Christine Hertler: Extended Evolution

Makroevolution, die Entwicklung neuer Baupläne oder die Bildung komplexer Strukturen, die ihre Funktion nur als Gesamtheit erfüllen (etwa das Auge) ist vielleicht die härteste Nuss der Evolutionstheorie. Darwin hat sich um diese Frage immer ein wenig herumgedrückt und in die vor allem in USA grassierenden pseudointellektuellen Formen des Kreationismus, das sogenannte Intelligent Design, legt hier den Finger in die Wunde, um daraus den Beweis abzuleiten, dass es eben doch einen Schöpfer gegeben habe. 

Können wir die Evolution solch komplexer Formen auf rationale Weise erklären?

Hier genügt es nicht, sich den Organismus isoliert anzuschauen, es kommt auf das Umfeld an, den funktionellen Bezug. Wenn sich dieser Bezug ändert, kann es dazu kommen, dass mit relativ wenig Genetik relativ viel Änderung geschieht. Eindrückliches Beispiel ist die Evolution der Menschen - hier kam es im Zug einer Klimaveränderung in Ostafrika vor etwa 2.5 Millionen Jahren zu einer Nahrungskrise. Im Rahmen dieser Krise gewann eine neue (genetisch eher unscheinbare) Erfindung: die Kultur eine große Bedeutung. Damit begann eine völlig neue evolutionäre Geschichte, wo plötzlich ganz andere Selektionsfaktoren im Vordergrund standen.

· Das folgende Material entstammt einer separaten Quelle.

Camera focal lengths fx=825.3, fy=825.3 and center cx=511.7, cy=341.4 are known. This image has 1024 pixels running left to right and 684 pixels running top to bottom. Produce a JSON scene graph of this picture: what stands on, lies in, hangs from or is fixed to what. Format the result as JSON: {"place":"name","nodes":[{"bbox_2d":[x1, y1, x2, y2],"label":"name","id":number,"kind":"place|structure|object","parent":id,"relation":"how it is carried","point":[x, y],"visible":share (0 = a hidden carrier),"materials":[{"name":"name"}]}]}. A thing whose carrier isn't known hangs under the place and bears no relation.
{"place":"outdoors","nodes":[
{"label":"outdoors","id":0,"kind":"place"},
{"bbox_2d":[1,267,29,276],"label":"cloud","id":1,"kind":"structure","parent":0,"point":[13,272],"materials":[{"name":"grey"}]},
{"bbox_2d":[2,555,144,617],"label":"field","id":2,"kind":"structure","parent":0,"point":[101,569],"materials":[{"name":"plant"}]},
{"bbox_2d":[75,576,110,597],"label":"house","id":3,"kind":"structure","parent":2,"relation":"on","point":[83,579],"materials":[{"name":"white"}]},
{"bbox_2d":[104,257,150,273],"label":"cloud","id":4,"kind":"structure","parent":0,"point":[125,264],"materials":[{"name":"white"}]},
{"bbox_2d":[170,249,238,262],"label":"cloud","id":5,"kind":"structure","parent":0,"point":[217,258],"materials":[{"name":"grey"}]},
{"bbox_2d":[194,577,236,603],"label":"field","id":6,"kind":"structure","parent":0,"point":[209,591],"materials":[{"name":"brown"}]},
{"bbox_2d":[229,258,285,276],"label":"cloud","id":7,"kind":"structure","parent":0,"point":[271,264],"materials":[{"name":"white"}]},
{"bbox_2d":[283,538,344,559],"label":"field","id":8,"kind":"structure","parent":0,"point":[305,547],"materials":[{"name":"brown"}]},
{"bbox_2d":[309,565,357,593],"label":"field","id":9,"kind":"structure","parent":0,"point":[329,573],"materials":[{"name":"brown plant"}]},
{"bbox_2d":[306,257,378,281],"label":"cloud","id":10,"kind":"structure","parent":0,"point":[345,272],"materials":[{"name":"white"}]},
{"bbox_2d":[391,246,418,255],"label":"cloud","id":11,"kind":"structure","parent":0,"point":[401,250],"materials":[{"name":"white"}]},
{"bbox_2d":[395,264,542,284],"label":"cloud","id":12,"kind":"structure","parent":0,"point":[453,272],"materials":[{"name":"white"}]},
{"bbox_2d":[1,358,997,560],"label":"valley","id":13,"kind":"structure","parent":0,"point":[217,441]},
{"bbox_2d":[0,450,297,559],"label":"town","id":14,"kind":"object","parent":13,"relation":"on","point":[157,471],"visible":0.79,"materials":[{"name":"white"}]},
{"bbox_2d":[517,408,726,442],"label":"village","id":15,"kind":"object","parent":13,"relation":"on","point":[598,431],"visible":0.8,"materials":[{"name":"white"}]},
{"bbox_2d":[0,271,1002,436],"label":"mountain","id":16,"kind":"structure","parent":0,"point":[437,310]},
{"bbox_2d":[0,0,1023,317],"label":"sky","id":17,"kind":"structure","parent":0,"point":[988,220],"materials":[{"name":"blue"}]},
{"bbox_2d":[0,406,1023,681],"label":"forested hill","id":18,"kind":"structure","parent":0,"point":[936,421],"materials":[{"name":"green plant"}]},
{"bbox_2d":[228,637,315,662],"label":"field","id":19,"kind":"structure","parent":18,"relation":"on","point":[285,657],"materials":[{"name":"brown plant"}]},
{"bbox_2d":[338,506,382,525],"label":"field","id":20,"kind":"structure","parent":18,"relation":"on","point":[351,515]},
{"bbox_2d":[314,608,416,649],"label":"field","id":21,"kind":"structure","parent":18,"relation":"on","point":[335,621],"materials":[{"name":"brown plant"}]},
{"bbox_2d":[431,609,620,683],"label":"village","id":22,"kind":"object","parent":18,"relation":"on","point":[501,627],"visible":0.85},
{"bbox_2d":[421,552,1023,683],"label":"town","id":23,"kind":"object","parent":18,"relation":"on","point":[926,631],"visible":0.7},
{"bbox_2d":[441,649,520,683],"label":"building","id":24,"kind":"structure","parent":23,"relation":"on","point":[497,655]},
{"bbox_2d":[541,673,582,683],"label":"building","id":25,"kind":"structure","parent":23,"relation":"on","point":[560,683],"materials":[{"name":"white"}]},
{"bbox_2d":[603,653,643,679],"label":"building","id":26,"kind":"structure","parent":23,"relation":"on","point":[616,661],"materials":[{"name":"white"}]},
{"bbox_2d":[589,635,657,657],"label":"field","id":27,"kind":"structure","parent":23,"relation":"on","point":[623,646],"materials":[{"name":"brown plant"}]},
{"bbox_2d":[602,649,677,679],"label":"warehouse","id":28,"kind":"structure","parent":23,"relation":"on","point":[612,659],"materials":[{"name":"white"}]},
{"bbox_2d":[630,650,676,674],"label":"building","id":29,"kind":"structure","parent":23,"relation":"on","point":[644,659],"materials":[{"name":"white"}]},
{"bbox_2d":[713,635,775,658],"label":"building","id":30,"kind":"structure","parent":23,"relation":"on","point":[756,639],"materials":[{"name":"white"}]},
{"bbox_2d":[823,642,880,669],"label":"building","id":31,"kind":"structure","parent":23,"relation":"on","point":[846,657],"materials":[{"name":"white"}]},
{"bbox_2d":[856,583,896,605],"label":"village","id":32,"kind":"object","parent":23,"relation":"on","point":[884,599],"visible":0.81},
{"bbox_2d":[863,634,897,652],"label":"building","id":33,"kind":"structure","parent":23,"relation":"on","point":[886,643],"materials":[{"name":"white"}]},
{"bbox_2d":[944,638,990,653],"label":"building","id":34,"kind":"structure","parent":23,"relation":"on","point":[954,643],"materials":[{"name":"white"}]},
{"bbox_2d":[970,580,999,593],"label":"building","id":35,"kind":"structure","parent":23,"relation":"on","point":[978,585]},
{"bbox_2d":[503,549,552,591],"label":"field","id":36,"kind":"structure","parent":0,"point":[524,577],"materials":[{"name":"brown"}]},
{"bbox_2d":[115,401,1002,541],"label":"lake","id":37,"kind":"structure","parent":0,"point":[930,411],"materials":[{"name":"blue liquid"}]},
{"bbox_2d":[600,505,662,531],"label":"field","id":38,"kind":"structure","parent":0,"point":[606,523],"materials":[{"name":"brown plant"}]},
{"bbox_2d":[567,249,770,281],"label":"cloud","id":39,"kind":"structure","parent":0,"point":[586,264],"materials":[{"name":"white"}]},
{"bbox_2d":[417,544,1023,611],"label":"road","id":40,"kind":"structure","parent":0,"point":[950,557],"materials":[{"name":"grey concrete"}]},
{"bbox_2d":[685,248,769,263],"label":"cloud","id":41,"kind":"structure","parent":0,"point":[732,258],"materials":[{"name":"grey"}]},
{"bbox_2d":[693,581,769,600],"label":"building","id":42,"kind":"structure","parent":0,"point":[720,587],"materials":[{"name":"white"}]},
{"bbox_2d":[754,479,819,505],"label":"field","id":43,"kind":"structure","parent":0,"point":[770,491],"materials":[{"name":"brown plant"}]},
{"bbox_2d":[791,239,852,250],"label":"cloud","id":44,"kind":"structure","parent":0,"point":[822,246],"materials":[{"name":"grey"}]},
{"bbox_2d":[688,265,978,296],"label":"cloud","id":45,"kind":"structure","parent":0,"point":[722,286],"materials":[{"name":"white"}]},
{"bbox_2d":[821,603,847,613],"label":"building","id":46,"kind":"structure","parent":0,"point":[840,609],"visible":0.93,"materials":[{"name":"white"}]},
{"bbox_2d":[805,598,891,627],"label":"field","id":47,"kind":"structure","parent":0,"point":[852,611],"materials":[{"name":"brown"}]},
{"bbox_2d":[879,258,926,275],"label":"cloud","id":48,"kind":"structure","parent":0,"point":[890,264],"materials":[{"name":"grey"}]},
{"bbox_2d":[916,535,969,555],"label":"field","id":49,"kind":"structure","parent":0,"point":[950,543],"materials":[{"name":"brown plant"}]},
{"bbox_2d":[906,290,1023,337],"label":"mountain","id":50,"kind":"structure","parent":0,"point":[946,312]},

Sprecherin: Christine Hertler promovierte am Senckenberg-Museum über Paläoanthropologie und arbeitete danach als Koordinatorin in einem Projekt über die Urmenschen Südostasiens, lehrte in Frankfurt und Tübingen und ist seit 2008 für die Heidelberger Akademie der Wissenschaft am Senckenberg-Museum tätig. Ihr großes Thema ist die Rolle der Kultur für die Menschwerdung.